From the records, pick out and copy each line containing "University".
----------
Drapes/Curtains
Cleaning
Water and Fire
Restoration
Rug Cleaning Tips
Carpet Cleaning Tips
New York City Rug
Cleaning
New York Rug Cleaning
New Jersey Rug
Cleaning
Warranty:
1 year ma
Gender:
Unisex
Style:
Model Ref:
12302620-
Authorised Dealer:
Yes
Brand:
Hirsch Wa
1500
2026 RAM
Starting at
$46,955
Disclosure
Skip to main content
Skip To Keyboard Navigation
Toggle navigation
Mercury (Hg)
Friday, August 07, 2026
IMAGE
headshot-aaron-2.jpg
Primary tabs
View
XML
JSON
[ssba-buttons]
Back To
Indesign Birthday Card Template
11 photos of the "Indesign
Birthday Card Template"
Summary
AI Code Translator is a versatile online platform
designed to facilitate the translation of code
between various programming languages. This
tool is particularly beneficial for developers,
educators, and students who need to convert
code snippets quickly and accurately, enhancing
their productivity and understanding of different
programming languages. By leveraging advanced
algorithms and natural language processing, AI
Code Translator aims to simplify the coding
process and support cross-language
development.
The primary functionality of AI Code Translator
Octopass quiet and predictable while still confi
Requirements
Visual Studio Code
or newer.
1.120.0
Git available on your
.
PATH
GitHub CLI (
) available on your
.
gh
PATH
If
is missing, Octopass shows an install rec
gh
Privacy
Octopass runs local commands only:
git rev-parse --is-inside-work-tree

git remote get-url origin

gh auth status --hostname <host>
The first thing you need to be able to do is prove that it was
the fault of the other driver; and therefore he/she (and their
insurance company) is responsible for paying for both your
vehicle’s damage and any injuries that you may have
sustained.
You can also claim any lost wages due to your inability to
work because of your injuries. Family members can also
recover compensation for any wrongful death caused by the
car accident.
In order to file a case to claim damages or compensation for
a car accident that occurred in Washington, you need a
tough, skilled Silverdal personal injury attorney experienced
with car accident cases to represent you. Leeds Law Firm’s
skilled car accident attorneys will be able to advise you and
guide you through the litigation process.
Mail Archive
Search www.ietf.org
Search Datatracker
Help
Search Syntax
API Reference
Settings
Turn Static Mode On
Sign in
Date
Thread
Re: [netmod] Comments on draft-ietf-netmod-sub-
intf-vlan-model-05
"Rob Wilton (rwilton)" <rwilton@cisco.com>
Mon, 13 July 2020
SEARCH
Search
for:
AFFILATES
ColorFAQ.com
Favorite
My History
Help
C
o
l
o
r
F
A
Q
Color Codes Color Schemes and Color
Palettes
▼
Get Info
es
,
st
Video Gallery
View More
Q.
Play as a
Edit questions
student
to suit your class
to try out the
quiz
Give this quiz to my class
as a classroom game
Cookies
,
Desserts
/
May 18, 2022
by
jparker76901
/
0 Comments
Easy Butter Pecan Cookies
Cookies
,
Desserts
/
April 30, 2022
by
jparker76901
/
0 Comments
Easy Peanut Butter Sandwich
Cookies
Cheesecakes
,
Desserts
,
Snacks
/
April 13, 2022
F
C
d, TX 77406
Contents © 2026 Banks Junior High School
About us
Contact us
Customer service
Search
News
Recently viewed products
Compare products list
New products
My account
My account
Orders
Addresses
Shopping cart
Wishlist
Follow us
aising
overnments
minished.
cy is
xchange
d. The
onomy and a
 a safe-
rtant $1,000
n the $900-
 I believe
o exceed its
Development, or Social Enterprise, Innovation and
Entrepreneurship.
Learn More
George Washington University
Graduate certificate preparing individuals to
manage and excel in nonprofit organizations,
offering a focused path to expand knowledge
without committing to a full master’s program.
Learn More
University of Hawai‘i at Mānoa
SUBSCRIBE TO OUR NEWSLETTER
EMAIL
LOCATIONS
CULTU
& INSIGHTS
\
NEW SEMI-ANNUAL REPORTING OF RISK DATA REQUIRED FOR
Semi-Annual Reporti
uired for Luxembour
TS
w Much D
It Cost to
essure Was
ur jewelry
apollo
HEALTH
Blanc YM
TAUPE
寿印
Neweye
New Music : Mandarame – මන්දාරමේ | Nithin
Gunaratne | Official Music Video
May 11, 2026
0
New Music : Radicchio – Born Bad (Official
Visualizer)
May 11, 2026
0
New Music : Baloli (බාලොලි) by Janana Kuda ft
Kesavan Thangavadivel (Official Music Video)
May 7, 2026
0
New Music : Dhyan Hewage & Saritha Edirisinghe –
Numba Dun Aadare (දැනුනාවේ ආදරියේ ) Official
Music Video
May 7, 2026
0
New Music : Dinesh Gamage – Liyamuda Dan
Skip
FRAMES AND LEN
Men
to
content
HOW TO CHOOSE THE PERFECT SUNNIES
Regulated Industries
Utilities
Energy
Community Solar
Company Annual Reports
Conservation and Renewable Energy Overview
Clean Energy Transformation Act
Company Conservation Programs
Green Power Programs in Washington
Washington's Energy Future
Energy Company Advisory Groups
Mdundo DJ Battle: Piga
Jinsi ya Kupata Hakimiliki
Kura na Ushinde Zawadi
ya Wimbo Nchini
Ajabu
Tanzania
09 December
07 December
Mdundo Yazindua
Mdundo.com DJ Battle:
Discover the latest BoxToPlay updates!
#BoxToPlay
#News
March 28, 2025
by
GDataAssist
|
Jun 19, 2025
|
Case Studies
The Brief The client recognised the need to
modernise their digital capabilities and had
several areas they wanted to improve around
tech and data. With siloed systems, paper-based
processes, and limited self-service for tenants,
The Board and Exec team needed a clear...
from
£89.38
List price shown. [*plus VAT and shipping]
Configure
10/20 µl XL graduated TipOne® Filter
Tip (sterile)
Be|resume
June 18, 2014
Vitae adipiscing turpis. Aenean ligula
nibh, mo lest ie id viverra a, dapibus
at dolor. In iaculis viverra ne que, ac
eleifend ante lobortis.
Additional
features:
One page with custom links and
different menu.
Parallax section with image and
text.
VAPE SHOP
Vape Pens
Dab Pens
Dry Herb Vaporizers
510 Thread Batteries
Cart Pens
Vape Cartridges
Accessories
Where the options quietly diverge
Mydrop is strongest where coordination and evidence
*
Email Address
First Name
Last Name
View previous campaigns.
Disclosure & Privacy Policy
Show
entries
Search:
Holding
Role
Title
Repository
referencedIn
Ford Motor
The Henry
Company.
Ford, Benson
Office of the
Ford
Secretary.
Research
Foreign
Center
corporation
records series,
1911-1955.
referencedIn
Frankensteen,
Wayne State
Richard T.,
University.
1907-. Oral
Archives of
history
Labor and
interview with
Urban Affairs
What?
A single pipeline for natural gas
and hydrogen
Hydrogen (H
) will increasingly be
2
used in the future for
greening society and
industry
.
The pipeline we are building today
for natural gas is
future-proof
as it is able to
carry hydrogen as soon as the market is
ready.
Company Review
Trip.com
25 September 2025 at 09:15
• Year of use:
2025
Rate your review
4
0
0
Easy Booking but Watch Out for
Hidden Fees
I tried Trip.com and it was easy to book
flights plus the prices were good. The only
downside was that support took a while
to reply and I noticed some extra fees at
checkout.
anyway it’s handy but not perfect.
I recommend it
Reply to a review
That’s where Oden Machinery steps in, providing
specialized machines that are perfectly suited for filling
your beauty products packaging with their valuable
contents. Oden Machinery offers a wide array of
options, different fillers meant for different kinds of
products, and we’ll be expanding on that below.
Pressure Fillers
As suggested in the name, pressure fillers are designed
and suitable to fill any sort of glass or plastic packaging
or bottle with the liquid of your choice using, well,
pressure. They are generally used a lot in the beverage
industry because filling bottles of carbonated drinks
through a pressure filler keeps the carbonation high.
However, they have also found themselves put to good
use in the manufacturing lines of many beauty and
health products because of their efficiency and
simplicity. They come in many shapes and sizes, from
----------
__ANSWER AREA__.
George Washington University
University of Hawai‘i at Mānoa
University.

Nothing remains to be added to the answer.